YOUR TASKS »
(A) Translate this sentence from the abstract on data poisoning in continual learning into Spanish: "Our study demonstrates that even within these stringent conditions, adversaries can compromise model performance using standard image corruptions."
(B) Copy a passage from the abstract on data poisoning in continual learning without any change. Begin at the words "Finally, we propose" and stop after "https://github.com/stapaw/STP.git .".

PROVIDED TEXT »
──────────
Addressing The Devastating Effects Of Single-Task Data Poisoning In Exemplar-Free Continual Learning
Journal:
arXiv
Published Date:
Jul 5, 2025
Abstract
Our research addresses the overlooked security concerns related to data
poisoning in continual learning (CL). Data poisoning - the intentional
manipulation of training data to affect the predictions of machine learning
models - was recently shown to be a threat to CL training stability. While
existing literature predominantly addresses scenario-dependent attacks, we
propose to focus on a more simple and realistic single-task poison (STP)
threats. In contrast to previously proposed poisoning settings, in STP
adversaries lack knowledge and access to the model, as well as to both previous
and future tasks. During an attack, they only have access to the current task
within the data stream. Our study demonstrates that even within these stringent
conditions, adversaries can compromise model performance using standard image
corruptions. We show that STP attacks are able to strongly disrupt the whole
continual training process: decreasing both the stability (its performance on
past tasks) and plasticity (capacity to adapt to new tasks) of the algorithm.
Finally, we propose a high-level defense framework for CL along with a poison
task detection method based on task vectors. The code is available at
https://github.com/stapaw/STP.git .
──────────
DATA LISTING »
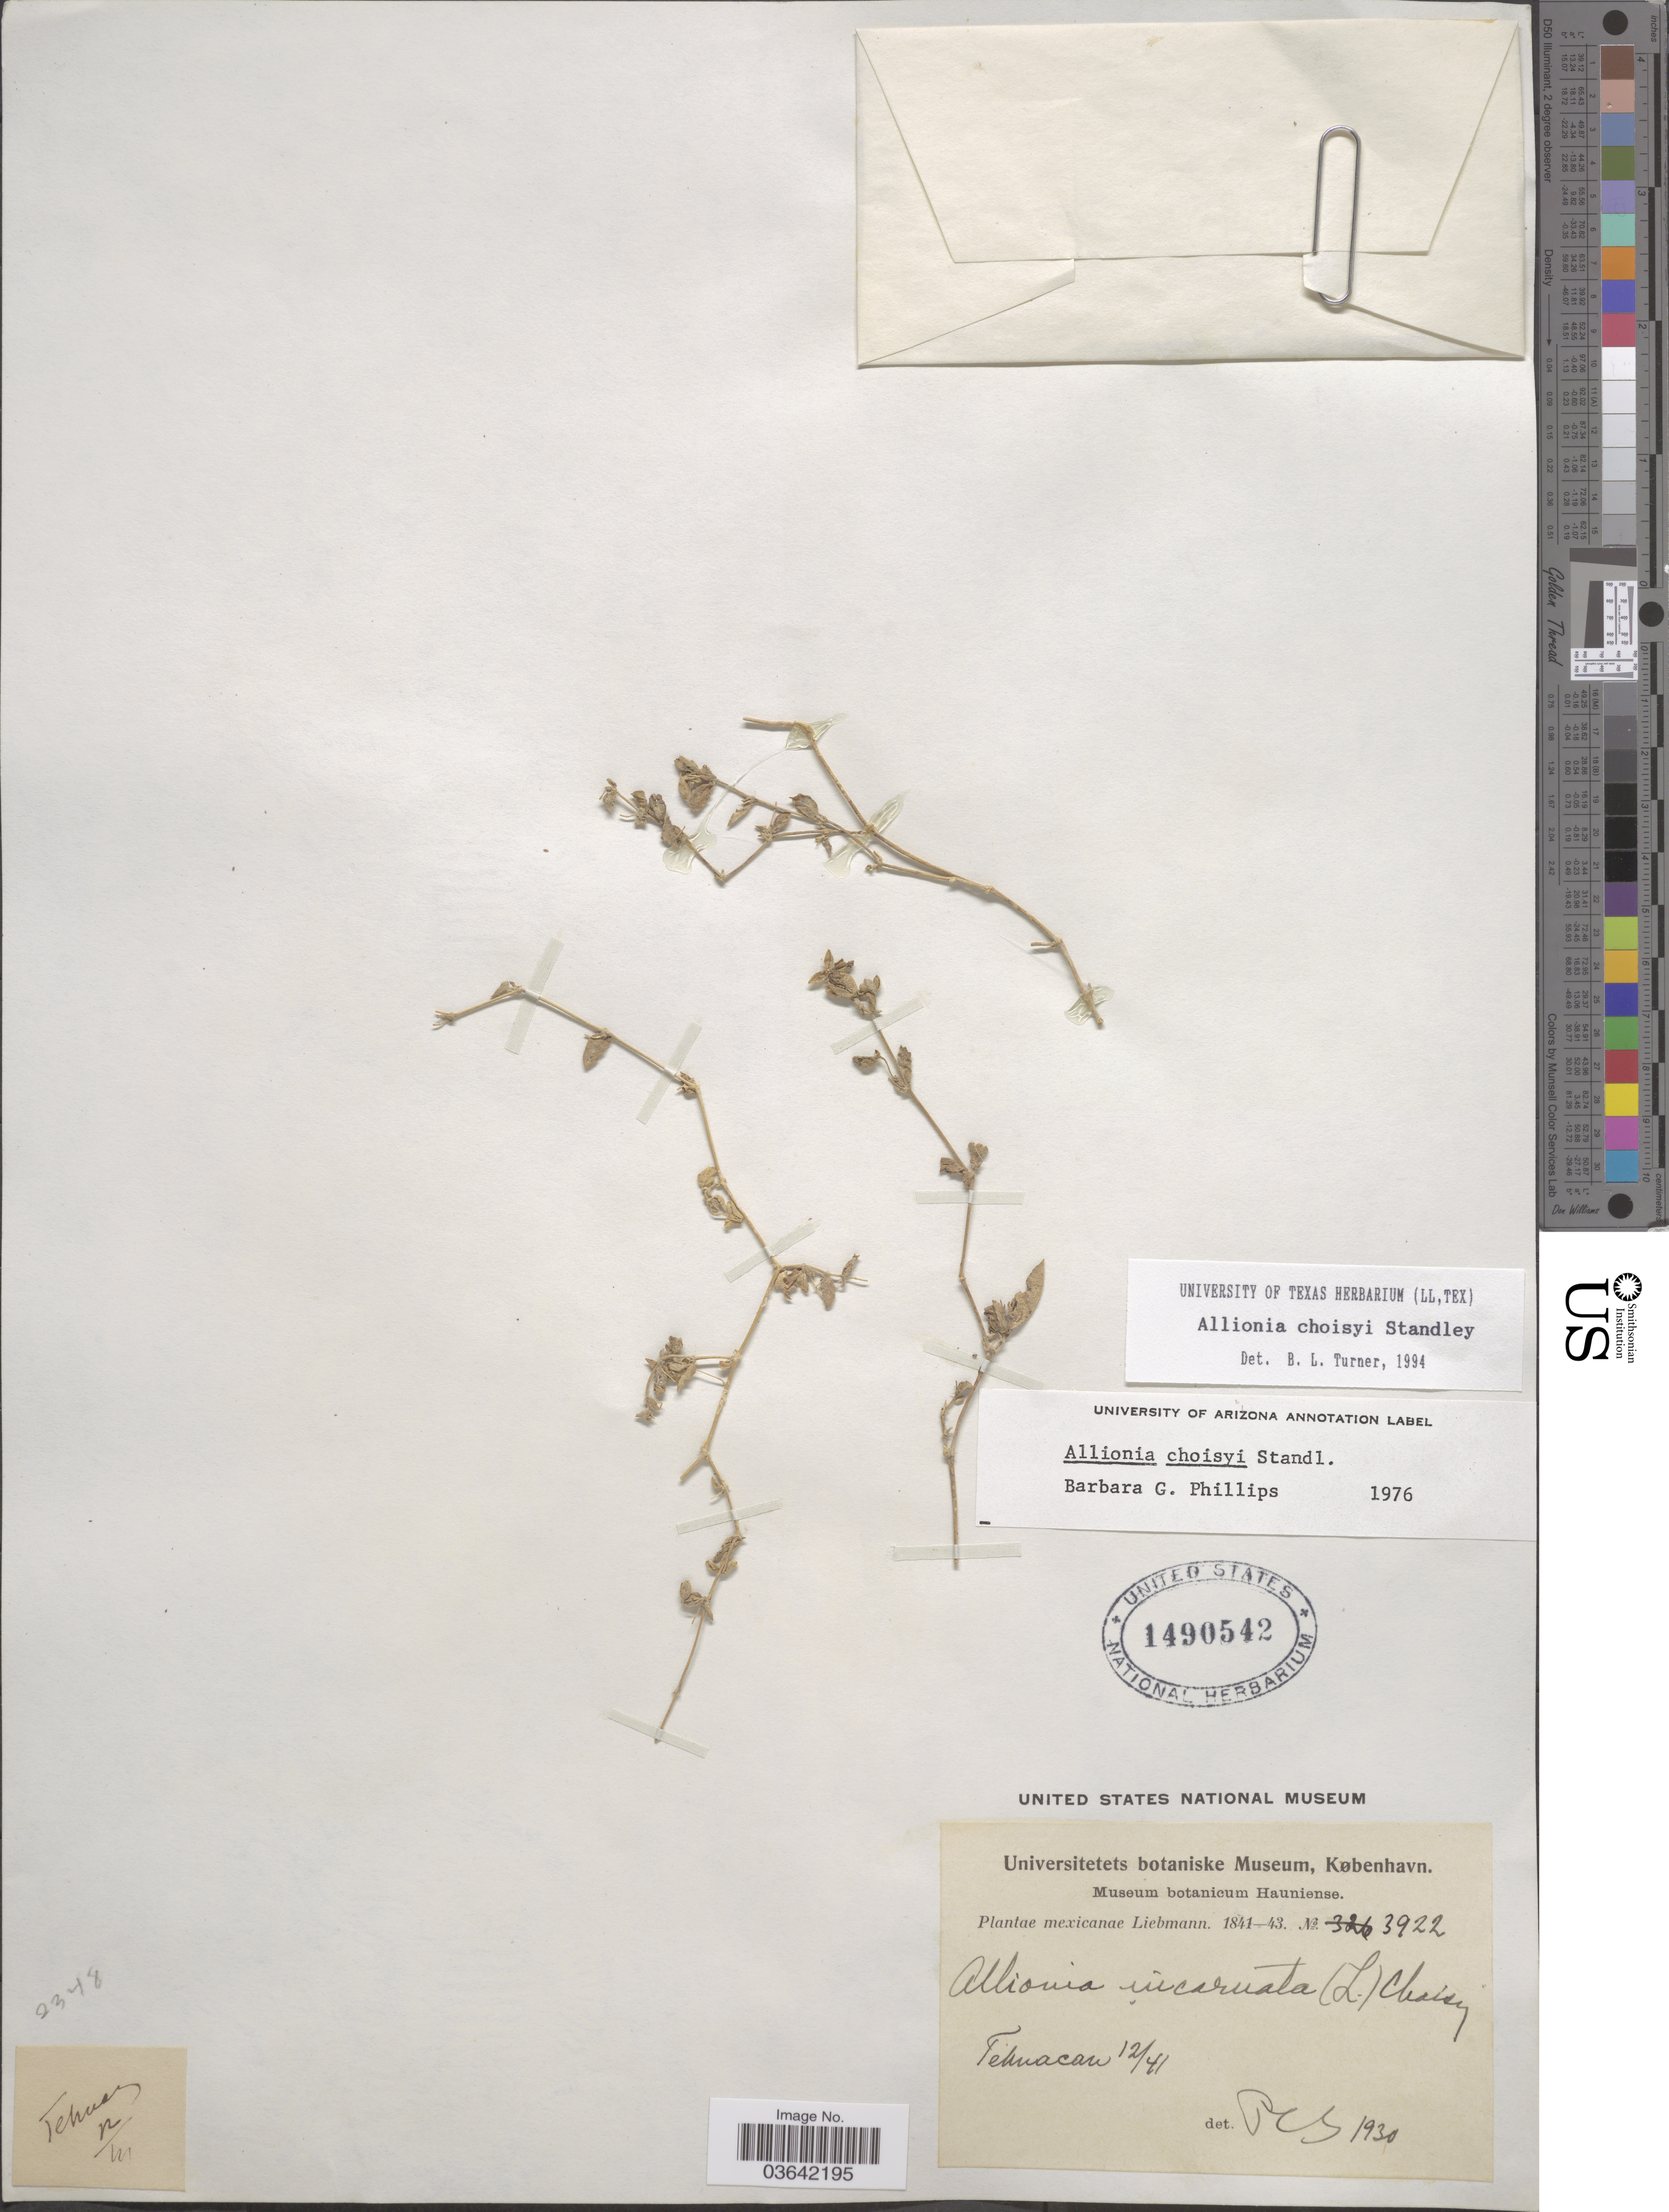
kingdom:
──────────
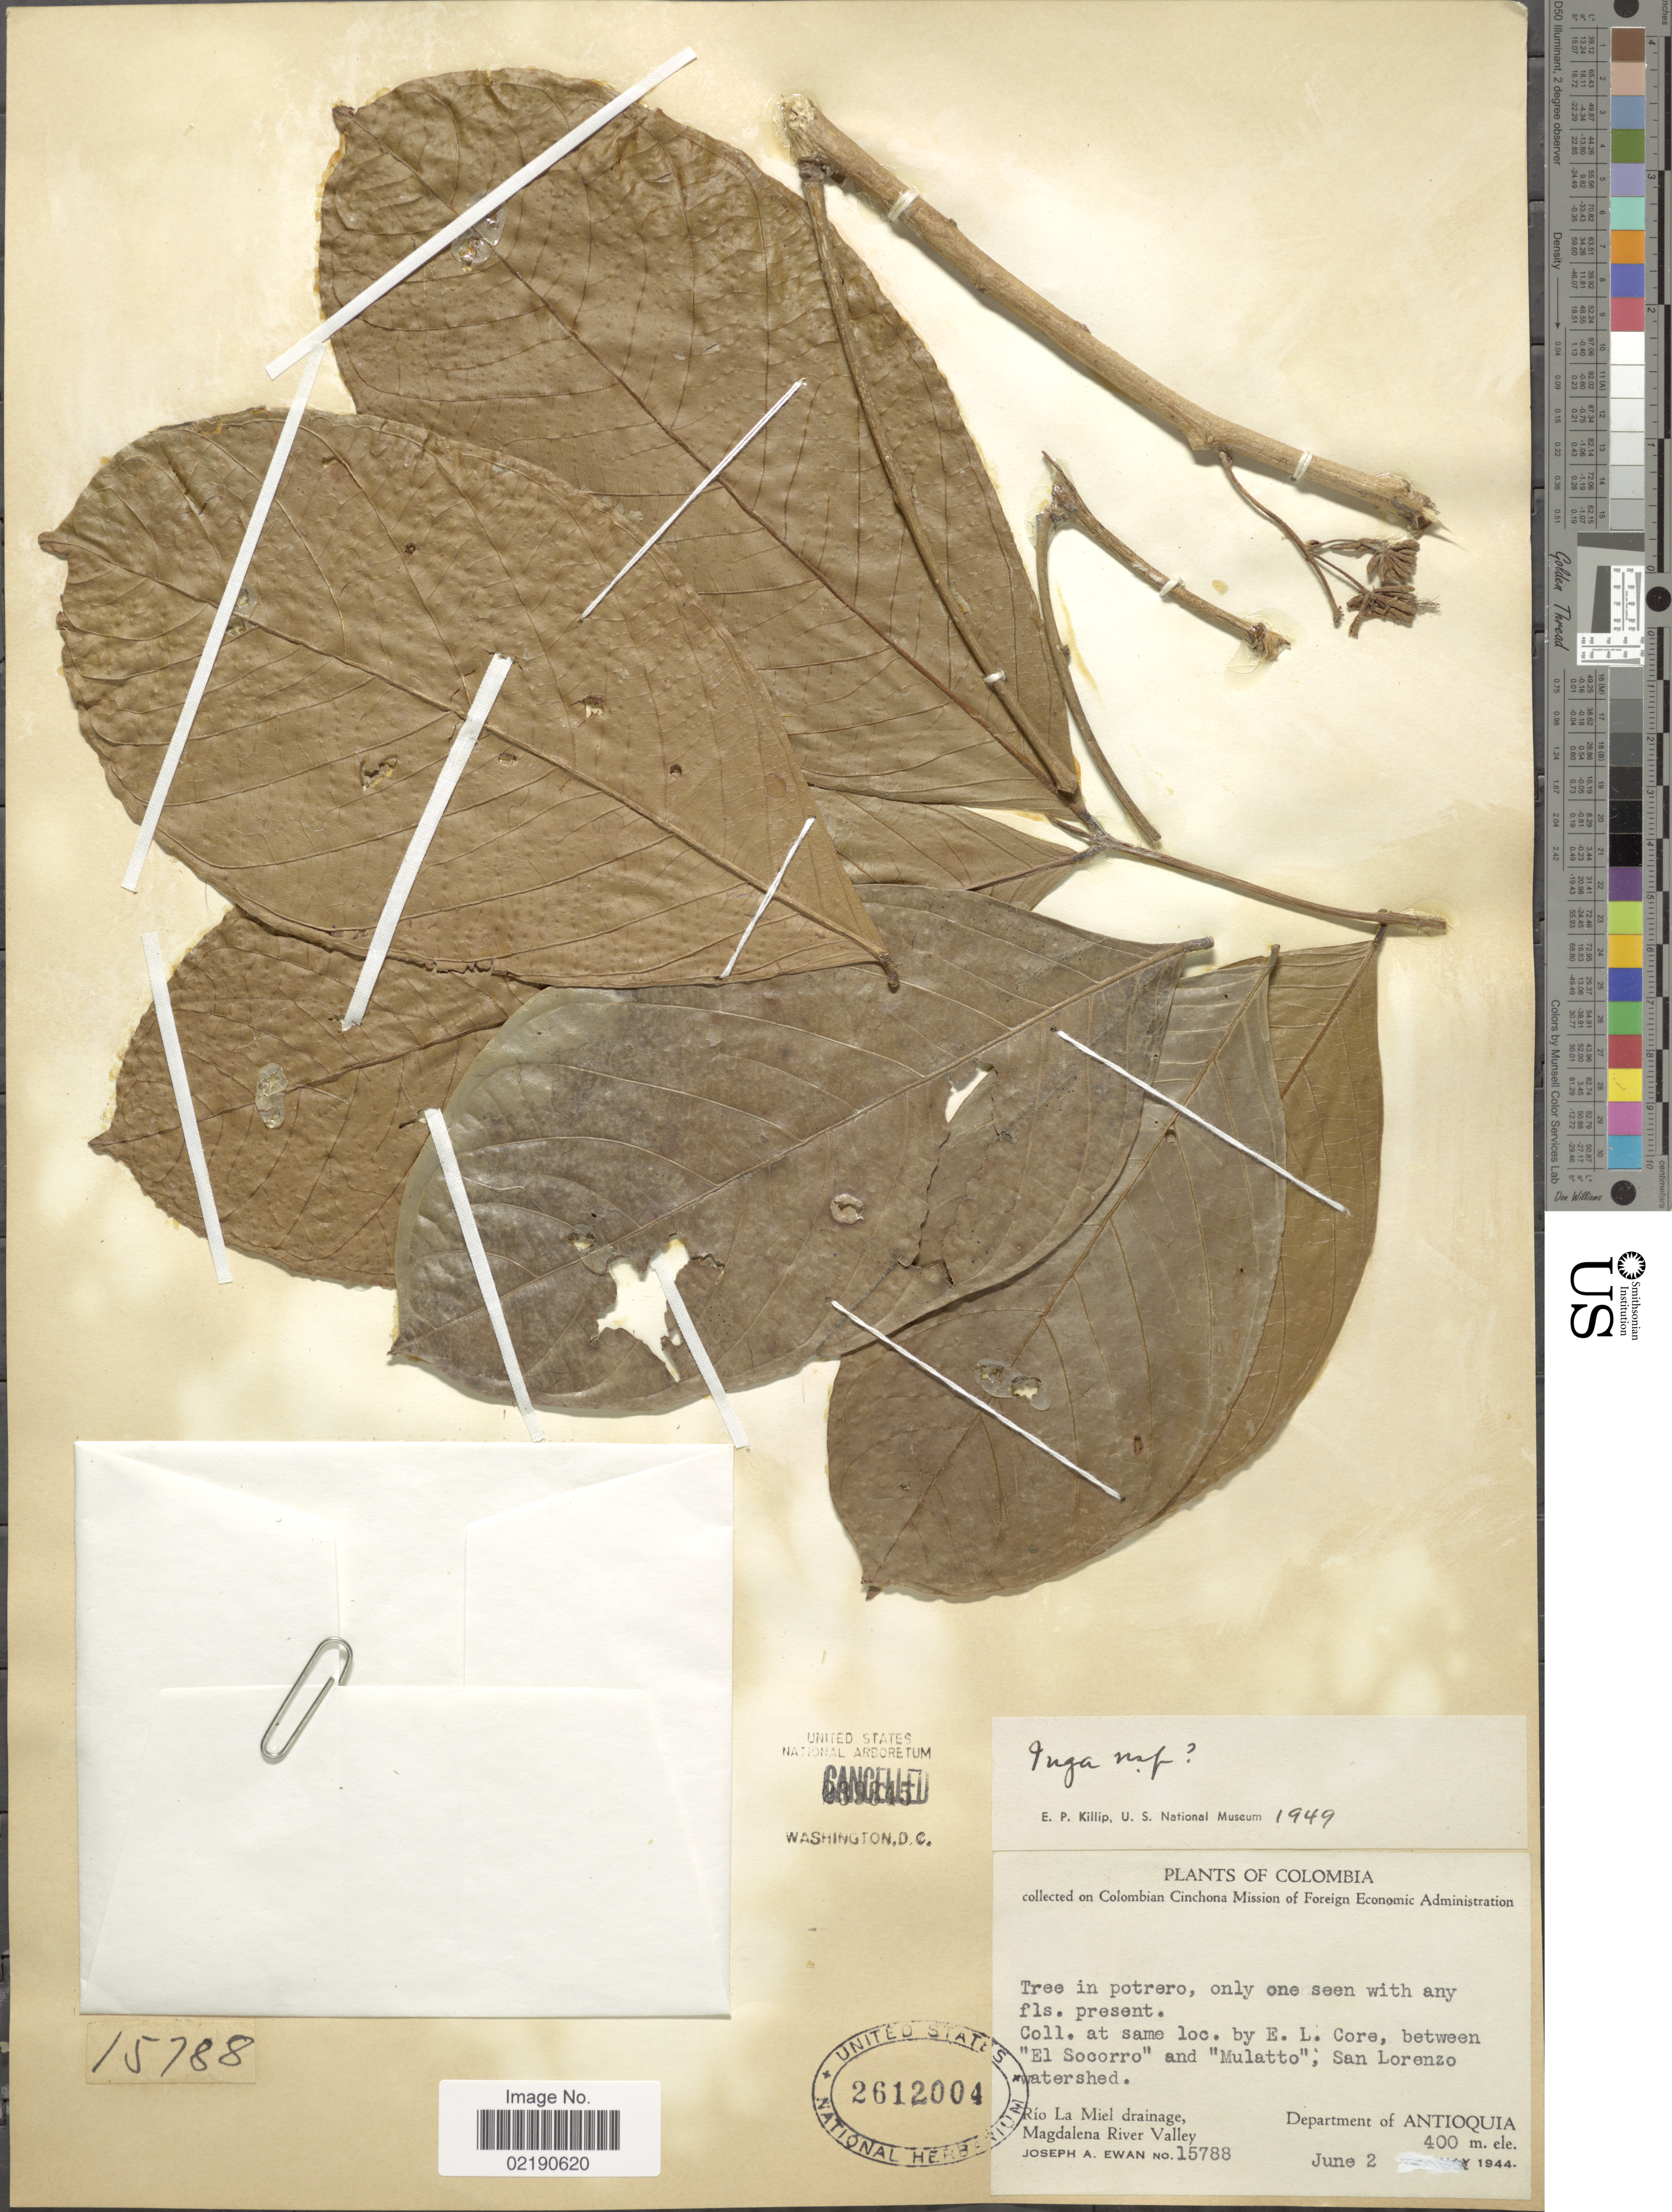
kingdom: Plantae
──────────
TASK-BY-TASK SOLUTIONS »
(A) Nuestro estudio demuestra que, incluso en estas condiciones estrictas, los adversarios pueden comprometer el rendimiento del modelo mediante corrupciones de imagen estándar.

(B)
Finally, we propose a high-level defense framework for CL along with a poison
task detection method based on task vectors. The code is available at
https://github.com/stapaw/STP.git .